By The Spokesman-Review

Judging by their physiques, they might look like the odd couple when they run races. But Bryant McKinley, a blind runner who was seeking a Bloomsday running guide, said his new partner is a perfect match.

McKinley’s last running partner is recovering from cancer surgery. So he put out an appeal for a fill-in for this year’s May 6 race. The Spokesman-Review ran a front page story about McKinley on March 27.

On Wednesday, McKinley said that since then he’s had more than 20 phone calls from local long-distance runners.

“I’m out of breath from all the running I’ve been doing with the people who read the story,” joked McKinley, who stands about 5-foot-10 and is all muscle. “I even had three different ladies.”

He’s been doing practice runs with some of the callers, he said.
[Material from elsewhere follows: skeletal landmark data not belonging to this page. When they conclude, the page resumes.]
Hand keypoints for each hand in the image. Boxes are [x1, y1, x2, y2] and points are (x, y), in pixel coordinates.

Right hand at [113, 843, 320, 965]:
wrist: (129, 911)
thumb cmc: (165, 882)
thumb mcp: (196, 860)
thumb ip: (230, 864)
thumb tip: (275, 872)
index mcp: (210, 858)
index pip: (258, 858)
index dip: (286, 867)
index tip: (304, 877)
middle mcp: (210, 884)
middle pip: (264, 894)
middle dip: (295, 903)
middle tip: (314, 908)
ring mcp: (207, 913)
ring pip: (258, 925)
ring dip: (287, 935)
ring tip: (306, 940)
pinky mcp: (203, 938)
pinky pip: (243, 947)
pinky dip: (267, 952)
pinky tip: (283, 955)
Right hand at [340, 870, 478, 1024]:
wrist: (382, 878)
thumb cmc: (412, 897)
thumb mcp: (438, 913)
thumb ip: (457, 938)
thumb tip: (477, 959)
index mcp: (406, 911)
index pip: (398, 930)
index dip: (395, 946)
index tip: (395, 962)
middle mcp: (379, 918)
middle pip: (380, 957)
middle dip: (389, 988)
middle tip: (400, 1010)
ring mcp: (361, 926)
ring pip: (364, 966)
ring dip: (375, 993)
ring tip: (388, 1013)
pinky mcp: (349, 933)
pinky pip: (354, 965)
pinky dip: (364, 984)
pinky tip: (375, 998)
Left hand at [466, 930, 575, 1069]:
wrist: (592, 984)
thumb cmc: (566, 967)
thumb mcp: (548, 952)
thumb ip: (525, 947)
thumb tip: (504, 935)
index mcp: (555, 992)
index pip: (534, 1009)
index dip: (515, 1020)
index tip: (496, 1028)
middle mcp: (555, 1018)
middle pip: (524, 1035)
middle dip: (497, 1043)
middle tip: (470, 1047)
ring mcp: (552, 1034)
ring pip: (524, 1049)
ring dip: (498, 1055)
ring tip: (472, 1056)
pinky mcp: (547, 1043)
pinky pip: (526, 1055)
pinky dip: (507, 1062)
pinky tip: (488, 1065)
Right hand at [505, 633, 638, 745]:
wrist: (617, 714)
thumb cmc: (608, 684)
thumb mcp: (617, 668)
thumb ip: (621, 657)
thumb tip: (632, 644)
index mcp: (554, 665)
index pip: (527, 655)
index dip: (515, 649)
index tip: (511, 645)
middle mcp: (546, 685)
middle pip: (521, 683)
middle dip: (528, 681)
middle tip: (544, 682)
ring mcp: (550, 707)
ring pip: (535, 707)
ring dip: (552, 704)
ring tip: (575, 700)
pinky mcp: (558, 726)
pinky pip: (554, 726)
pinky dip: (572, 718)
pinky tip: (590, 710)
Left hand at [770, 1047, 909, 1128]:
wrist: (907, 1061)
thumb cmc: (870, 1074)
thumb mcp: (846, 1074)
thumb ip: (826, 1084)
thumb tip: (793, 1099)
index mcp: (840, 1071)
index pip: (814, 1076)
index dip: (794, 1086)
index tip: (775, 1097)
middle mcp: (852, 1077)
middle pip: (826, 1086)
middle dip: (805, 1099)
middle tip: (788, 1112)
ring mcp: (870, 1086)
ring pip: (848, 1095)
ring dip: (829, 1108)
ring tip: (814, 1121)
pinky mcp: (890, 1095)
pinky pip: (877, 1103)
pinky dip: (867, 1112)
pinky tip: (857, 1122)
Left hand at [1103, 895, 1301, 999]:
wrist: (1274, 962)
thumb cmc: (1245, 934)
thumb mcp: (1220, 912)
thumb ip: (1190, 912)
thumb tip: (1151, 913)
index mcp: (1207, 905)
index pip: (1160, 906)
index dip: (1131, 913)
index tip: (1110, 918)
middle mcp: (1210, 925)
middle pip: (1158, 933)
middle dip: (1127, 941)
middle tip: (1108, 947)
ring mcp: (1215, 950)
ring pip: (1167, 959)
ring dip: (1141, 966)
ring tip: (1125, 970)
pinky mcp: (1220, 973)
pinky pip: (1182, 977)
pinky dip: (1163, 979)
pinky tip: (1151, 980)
And others have invited him to go tandem bike riding, his absolute favorite sport, he said excitedly.

For Bloomsday, McKinley settled on 39-year-old Chris Sneider because “he was willing to do training runs with me and to do all the races between now and Bloomsday,” said McKinley, who hates to talk about his age but placed last year in the race’s 60- to 69-year-old age category and runs about an eight-minute mile.

Sneider, who describes himself as being “built more like a football player,” stands 6-foot-4 and tips the scales at 230 pounds.

He said he answered the call because he was impressed by McKinley’s seemingly competitive nature and intense desire to hit Spokane’s streets again this year.

“He deserves to run Bloomsday. He’s just a really great guy and a lot of fun to run with,” said Sneider, a geotechnical engineer in Golder Associates’ Spokane office. “And it’s really motivated me a lot more to train for Bloomsday.”

For races, Sneider takes the lead, with McKinley about three feet behind him. They stay in sync by clutching McKinley’s white cane with their right hands.

“My stride’s about twice as long as his,” Sneider said. “We just have to maintain the same speed, that’s the critical thing. And I have to be careful I don’t stop all of a sudden without telling him … or he’ll bump into me.”